If your teenager is exhibiting extreme agitation or aggression, a residential treatment center may be an option. These programs provide long-term care and live-in treatment for youth in crisis.
A comprehensive mental health assessment will allow professionals to identify the underlying causes of your teenager’s crisis. This allows for a more effective treatment plan.
1. Comprehensive Mental Health Assessment
Mental health assessments are critical to understanding a client’s condition and creating an appropriate treatment plan. Mental health professionals gather a thorough medical, family and social history to identify possible causes of their client’s psychological symptoms.
This includes identifying and monitoring the client’s ability to adhere to their medical and psychiatric treatment. This is done through a client orientation process that is culturally sensitive and linguistically appropriate.
It is not uncommon for clients to feel embarrassed about their need for therapy or to be concerned that their friends and family members might hold stigmatizing views about their condition. To help overcome these concerns, many mental health services offer advocacy support for clients who are seeking treatment. These advocates can be volunteers, like those at mental health charities, or professionals, like lawyers.
2. Personalized Care
A personalized approach to care provides an opportunity for consumers to feel seen, heard and empowered. It can help them to better manage their condition, achieve better outcomes and reduce unplanned follow-up care costs.
Solid personalization efforts are based on quality data and a strong understanding of the health consumer’s preferences, motivations and goals. This includes an accurate and complete understanding of their medical history, current health status, family history, lifestyle and risk factors.
It also requires a deep understanding of the impact of social circumstances, such as housing, income, relationships and support networks. This broader context enables clinicians to make informed recommendations that are tailored to the individual.
3. Safety
Youth often give warning signs of their distress, such as feelings of hopelessness or suicidal thoughts. It’s critical that adults and peers pick up on these signals and take them seriously.
In the Covid-19 era, young people face debilitating mental health challenges that threaten their well-being and educational success. Persistently sad or hopeless feelings are among the many factors that have contributed to a youth mental health crisis declared by the surgeon general in 2021.
Frustration over lack of upward socioeconomic mobility is a major factor for thousands of disenchanted youth who seek refuge by fleeing to Europe in search of work (see Migration feature). Other risk factors that contribute to delinquency include neglectful parenting, learning problems, poverty, drugs and alcohol abuse, unstable homes, community violence, social isolation, and gang involvement. Collective programs that address multiple protective factors can have a significant impact on delinquency prevention.
4. Step-Down Care
A crisis care facility should work to ensure the discharge process goes smoothly for both youth and family. This includes providing a clear plan for maintaining safety, individualized resources, and post-crisis follow-up appointments with an outpatient clinic of the youth’s choice.
If the BHMP decides that a higher level of care is not necessary, the facility should offer a step down treatment. This treatment, usually in a hospital setting, can include individual and family therapy, social skills training, and coping and medication management.
Youth should be able to meet with their therapist and family/caregiver(s) on a daily basis in an observation unit designed to promote comfort. This may include a quiet room painted with calming colors, small divider walls to help provide privacy, and daily schedules that highlight important information like visiting times.
5. Family Support
Family support services include community-based organizations that assist families of children and youth with mental or behavioral health challenges. Often, these are family-run organizations with members who share lived experience and offer support to other families as advocates, navigators and allies.

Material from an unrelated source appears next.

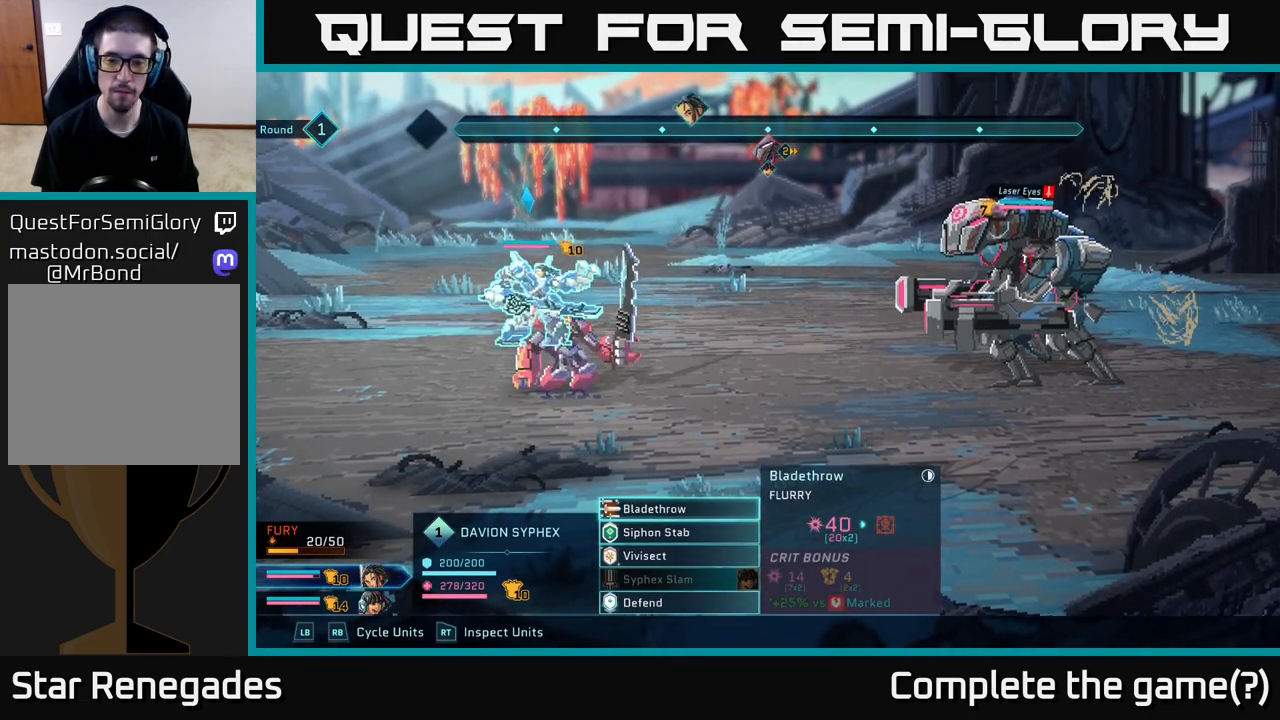
{"buttons": [], "left_stick": "center", "right_stick": "center", "events": [[117, "left_stick", "center"]]}
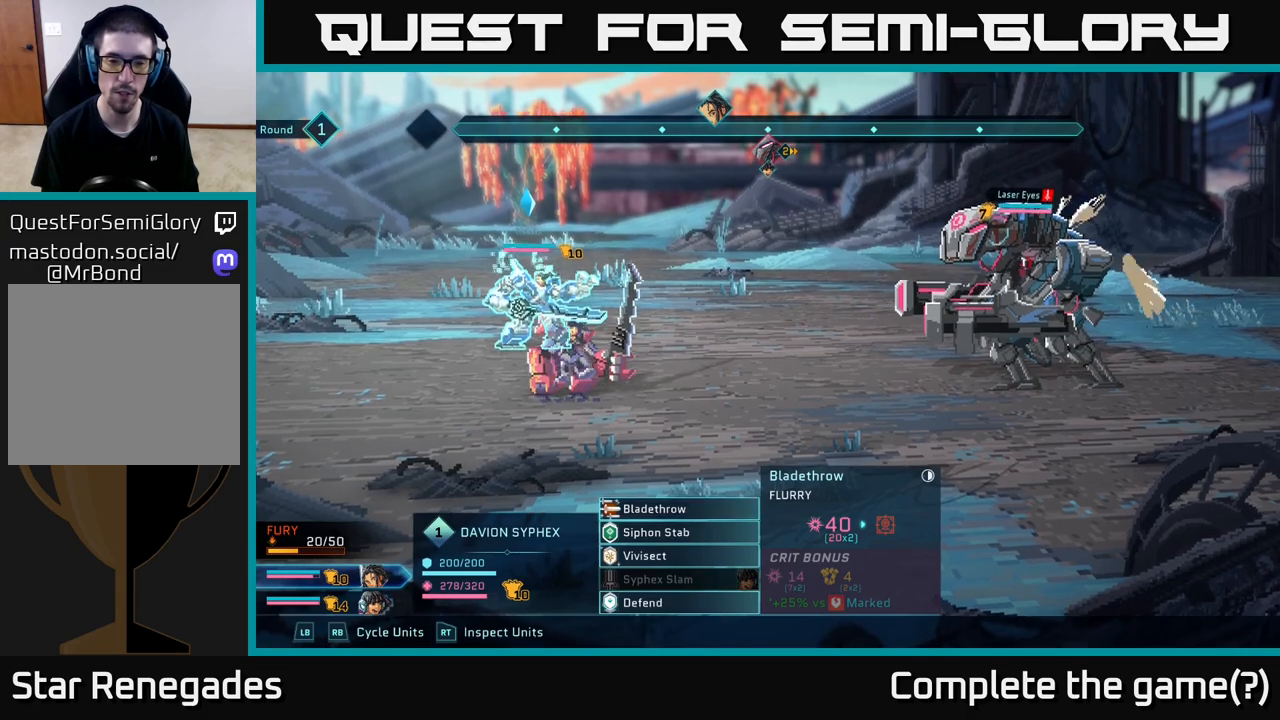
{"buttons": [], "left_stick": "center", "right_stick": "center", "events": []}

Families who have children and youth with psychiatric or substance use disorder can also access family peer support, a service that provides a structured, strength-based relationship between a trained family peer advocate (FPA) and a parent/caregiver to address concerns and build skills. Family Peer Support Services also offer education and training.
Families may also find help and support through mentoring programs such as Best Buddies or Big Brothers or through local community organizations. Additionally, there are national organizations that provide lists of support groups in a family’s region.